What is needed
Gather the lines below that include the string "sections", copying each in full.

Recorded information

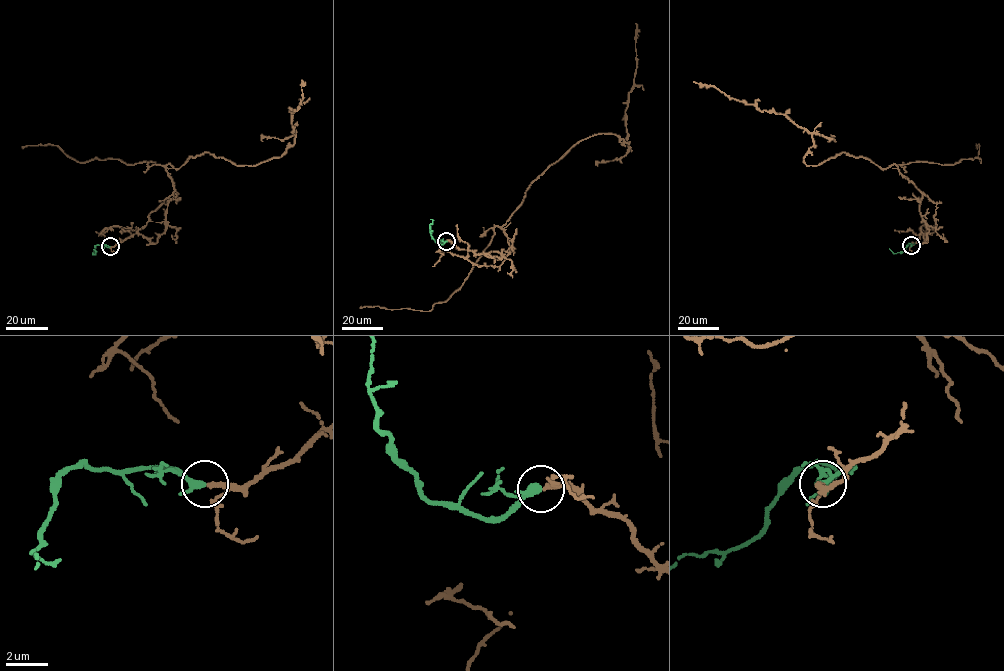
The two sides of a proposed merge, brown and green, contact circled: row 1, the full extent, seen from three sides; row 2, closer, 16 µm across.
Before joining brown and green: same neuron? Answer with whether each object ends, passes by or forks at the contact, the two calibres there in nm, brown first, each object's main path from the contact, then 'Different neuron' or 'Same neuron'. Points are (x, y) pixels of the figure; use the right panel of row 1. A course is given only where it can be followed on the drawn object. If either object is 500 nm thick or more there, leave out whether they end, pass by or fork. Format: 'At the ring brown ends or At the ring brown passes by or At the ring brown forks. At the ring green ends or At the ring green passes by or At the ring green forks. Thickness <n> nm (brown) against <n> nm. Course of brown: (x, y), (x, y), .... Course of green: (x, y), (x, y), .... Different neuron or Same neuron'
At the ring brown passes by. At the ring green passes by. Thickness 200 nm (brown) against 280 nm. Course of brown: (911, 245), (921, 232), (927, 242), (922, 193), (895, 164), (844, 152), (808, 166), (812, 133), (694, 81). Course of green: (911, 245), (896, 253), (889, 248). Same neuron

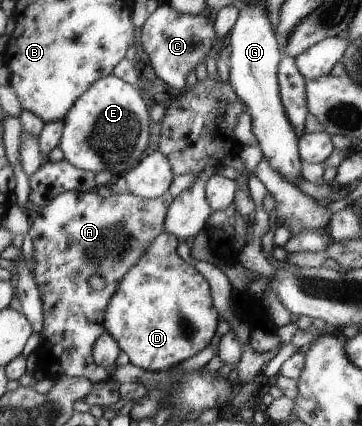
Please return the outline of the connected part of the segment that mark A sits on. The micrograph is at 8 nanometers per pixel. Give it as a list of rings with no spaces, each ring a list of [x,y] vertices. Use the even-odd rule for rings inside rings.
[[[184,173],[184,175],[178,175],[178,177],[174,178],[173,185],[170,185],[170,189],[157,197],[156,199],[144,199],[143,197],[138,197],[137,195],[130,193],[123,194],[113,194],[108,198],[102,198],[98,196],[95,192],[86,192],[86,193],[78,193],[74,191],[66,191],[66,193],[60,193],[58,197],[54,197],[48,205],[44,205],[40,211],[38,211],[38,215],[36,215],[36,219],[32,221],[32,225],[30,225],[29,234],[32,238],[33,243],[33,251],[34,251],[34,275],[36,276],[36,283],[38,283],[39,290],[42,293],[42,301],[43,301],[43,314],[44,321],[42,331],[39,333],[39,345],[37,350],[34,352],[36,354],[36,371],[42,371],[46,378],[50,379],[60,379],[62,377],[86,377],[92,383],[100,383],[101,381],[109,381],[110,380],[110,371],[105,369],[105,367],[100,367],[100,365],[96,365],[94,363],[93,356],[93,345],[94,341],[102,335],[102,333],[106,332],[106,328],[103,324],[104,311],[106,311],[106,305],[110,303],[110,297],[116,293],[116,289],[118,289],[118,285],[120,285],[120,281],[122,281],[122,277],[126,275],[126,271],[128,269],[132,269],[134,265],[140,261],[140,257],[142,257],[142,253],[148,249],[148,245],[150,245],[150,241],[154,241],[154,237],[158,237],[159,233],[165,231],[164,222],[165,217],[169,208],[169,205],[174,201],[174,198],[182,193],[185,189],[188,189],[190,185],[198,179],[199,173]],[[92,275],[100,275],[100,277],[104,278],[106,283],[104,289],[101,291],[94,291],[88,285],[88,279],[92,277]]]

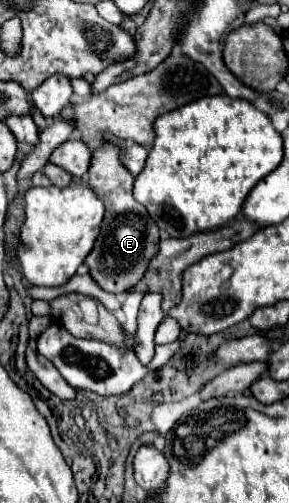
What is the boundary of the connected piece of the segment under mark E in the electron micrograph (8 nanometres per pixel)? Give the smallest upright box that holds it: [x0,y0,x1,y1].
[85,143,159,293]

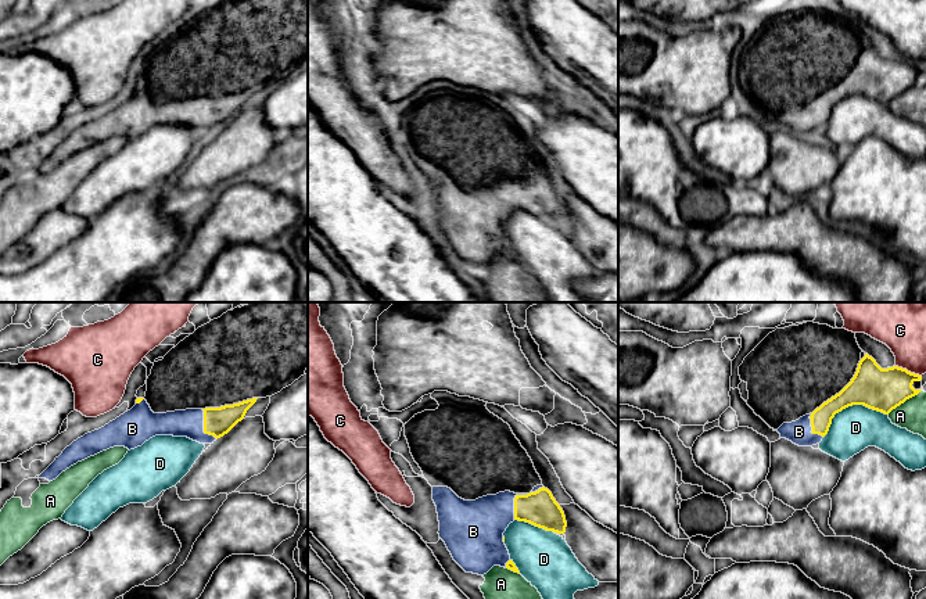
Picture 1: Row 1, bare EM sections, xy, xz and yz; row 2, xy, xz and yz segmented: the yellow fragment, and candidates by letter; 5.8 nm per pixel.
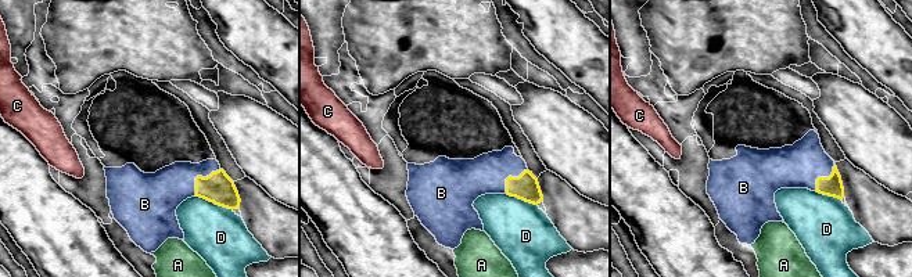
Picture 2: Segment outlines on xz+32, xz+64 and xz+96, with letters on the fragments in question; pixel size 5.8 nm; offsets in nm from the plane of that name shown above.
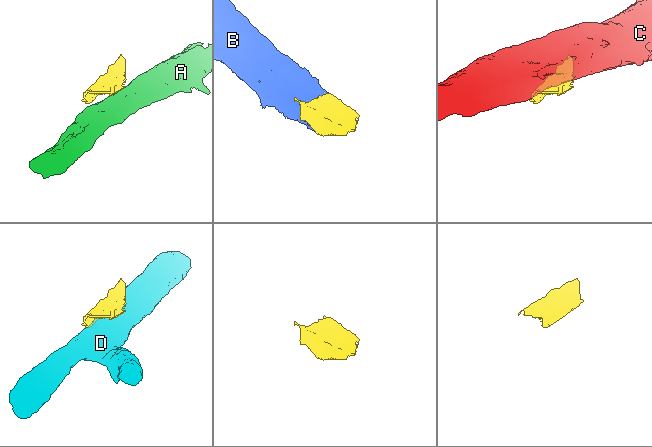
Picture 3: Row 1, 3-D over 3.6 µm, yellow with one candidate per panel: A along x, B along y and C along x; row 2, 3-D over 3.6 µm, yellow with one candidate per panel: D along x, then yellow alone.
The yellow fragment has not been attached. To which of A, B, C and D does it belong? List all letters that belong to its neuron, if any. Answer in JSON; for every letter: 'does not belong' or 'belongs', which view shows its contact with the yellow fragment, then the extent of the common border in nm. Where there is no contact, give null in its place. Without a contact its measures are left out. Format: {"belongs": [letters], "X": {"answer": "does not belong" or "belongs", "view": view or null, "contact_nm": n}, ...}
{"belongs": ["B"], "A": {"answer": "does not belong", "view": "yz", "contact_nm": 240}, "B": {"answer": "belongs", "view": "xy", "contact_nm": 200}, "C": {"answer": "does not belong", "view": "yz", "contact_nm": 170}, "D": {"answer": "does not belong", "view": "yz", "contact_nm": 400}}

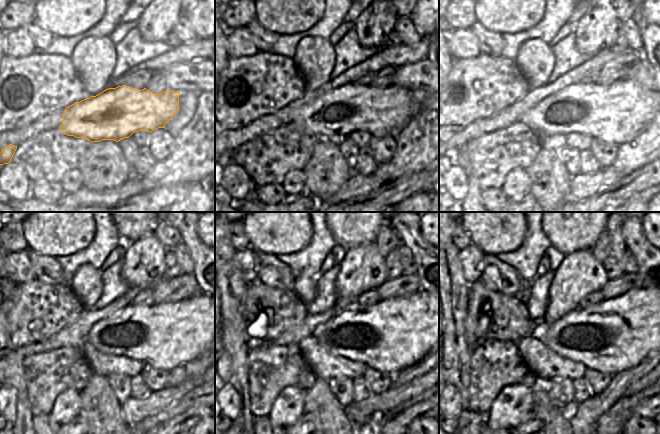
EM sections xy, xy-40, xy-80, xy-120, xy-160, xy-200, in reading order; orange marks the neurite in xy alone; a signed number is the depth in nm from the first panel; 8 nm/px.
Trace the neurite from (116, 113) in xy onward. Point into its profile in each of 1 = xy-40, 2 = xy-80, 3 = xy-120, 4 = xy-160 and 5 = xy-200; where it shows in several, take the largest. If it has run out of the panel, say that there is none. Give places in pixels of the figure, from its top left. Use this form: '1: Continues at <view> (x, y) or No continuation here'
1: Continues at xy-40 (381, 112)
2: Continues at xy-80 (615, 114)
3: Continues at xy-120 (164, 336)
4: Continues at xy-160 (391, 335)
5: Continues at xy-200 (615, 335).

Solution below
Picture 1: Row 1, bare EM sections, xy, xz and yz; row 2, xy, xz and yz segmented: the yellow fragment, and candidates by letter; 5.8 nm per pixel.
EM sections xy, xy-40, xy-80, xy-120, xy-160, xy-200, in reading order; orange marks the neurite in xy alone; a signed number is the depth in nm from the first panel; 8 nm/px.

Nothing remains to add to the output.